Is $|f(\theta)|$ less than or equal to the sum of the absolute values of $A_n$?

[Dustinsfl]

Supposing $f$ is bounded and $A_n$ is given by 1-8, prove that $\sup_n|A_n|$ is finite.
$$
f(\theta) = \sum_{n = -\infty}^{\infty}A_ne^{in\theta}
$$

Since $f$ is bounded, $|f| < M = |z|\in\mathbb{C}$. Since it could be $\mathbb{C}$, $M$ would be the modulus correct?
We know that the modulus of $e^{in\theta}$ is 1 so $|f| = \sum\limits_{n = \infty}^{\infty}|A_n|$.
How to finish it?

 

[Sudharaka]

Supposing $f$ is bounded and $A_n$ is given by 1-8, prove that $\sup_n|A_n|$ is finite.

Hi dwsmith, :)

I think you haven't written the whole question. What is "1-8" ?

Kind Regards,
Sudharaka.

 

[Dustinsfl]

Hi Jameson, :)

I think you haven't written the whole question. What is "1-8" ?

Kind Regards,
Sudharaka.

Hi Jameson? Have I been promoted?

That is the whole question. 1-8 is the series. I did it like this:
Suppose $\sup_n|A_n|$ is infinite and $f$ is bounded.
Since $f$ is bounded,
$$
|f| = \sum\limits_{n = -\infty}^{\infty}|A_n| < M\in\mathbb{R}
$$
because $|e^{in\theta}| = 1$.
Since $f$ is bounded, $|A_n|\to 0$ but $\sup_n|A_n|$ infinite.
Therefore, we have a contradiction and $\sup_n|A_n|$ must be finite.

 

[Sudharaka]

Hi Jameson? Have I been promoted?

Ha ha, sorry dwsmith, I seem to go nuts here trying to do a couple of things at once. :D

That is the whole question. 1-8 is the series. I did it like this:
Suppose $\sup_n|A_n|$ is infinite and $f$ is bounded.
Since $f$ is bounded,
$$
|f| = \sum\limits_{n = -\infty}^{\infty}|A_n| < M\in\mathbb{R}
$$
because $|e^{in\theta}| = 1$.
Since $f$ is bounded, $|A_n|\to 0$ but $\sup_n|A_n|$ infinite.
Therefore, we have a contradiction and $\sup_n|A_n|$ must be finite.

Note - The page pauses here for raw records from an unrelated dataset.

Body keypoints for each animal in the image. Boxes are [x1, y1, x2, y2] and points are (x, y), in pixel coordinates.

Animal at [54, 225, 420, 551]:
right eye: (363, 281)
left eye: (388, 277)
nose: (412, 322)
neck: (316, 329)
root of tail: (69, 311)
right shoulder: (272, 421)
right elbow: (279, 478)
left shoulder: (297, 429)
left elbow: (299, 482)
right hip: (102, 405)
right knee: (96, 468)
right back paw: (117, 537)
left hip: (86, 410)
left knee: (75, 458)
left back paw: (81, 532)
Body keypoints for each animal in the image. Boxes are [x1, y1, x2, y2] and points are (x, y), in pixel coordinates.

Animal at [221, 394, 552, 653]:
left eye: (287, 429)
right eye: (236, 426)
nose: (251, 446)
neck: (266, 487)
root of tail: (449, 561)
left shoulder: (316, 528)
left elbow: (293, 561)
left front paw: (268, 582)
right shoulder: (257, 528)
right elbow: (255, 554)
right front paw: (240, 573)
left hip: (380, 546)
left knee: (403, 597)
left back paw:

For the moment I can't think of a way to prove this, but it is not true that,

\[|f(\theta)| = \sum\limits_{n = -\infty}^{\infty}|A_n|\]

It should be,

\[|f(\theta)|=\left|\sum_{n = -\infty}^{\infty}A_ne^{in\theta}\right|=\left|\lim_{m\rightarrow\infty}\sum_{n = -m}^{m}A_ne^{in\theta}\right|\]

Now by >>this<< theorem we can conclude,

\[|f(\theta)|=\lim_{m\rightarrow\infty}\left|\sum_{n = -m}^{m}A_ne^{in\theta}\right|\]

By the triangular inequality,

\[|f(\theta)|\leq\lim_{m\rightarrow\infty}\sum_{n = -m}^{m}\left|A_ne^{in\theta}\right|=\sum_{n = -\infty}^{\infty}\left|A_n\right|\]

Kind Regards,
Sudharaka.

 

[Dustinsfl]

Ha ha, sorry dwsmith, I seem to go nuts here trying to do a couple of things at once. :D
For the moment I can't think of a way to prove this, but it is not true that,

\[|f(\theta)| = \sum\limits_{n = -\infty}^{\infty}|A_n|\]

It should be,

\[|f(\theta)|=\left|\sum_{n = -\infty}^{\infty}A_ne^{in\theta}\right|=\left|\lim_{m\rightarrow\infty}\sum_{n = -m}^{m}A_ne^{in\theta}\right|\]

Now by >>this<< theorem we can conclude,

\[|f(\theta)|=\lim_{m\rightarrow\infty}\left|\sum_{n = -m}^{m}A_ne^{in\theta}\right|\]

By the triangular inequality,

\[|f(\theta)|\leq\lim_{m\rightarrow\infty}\sum_{n = -m}^{m}\left|A_ne^{in\theta}\right|=\sum_{n = -\infty}^{\infty}\left|A_n\right|\]

Kind Regards,
Sudharaka.

$|e^{in\theta}| = 1$ so $\sum|A_ne^{in\theta}| = \sum|A_n|$
since $|z_1z_2| = |z_1||z_2|$.

 

[Sudharaka]

$|e^{in\theta}| = 1$ so $\sum|A_ne^{in\theta}| = \sum|A_n|$
since $|z_1z_2| = |z_1||z_2|$.

Yes that's correct. Hence,

\[|f(\theta)|\leq\sum_{n = -\infty}^{\infty}\left|A_n\right|\]

So to reiterate, you cannot write,

\[|f(\theta)|=\sum_{n = -\infty}^{\infty}\left|A_n\right|\]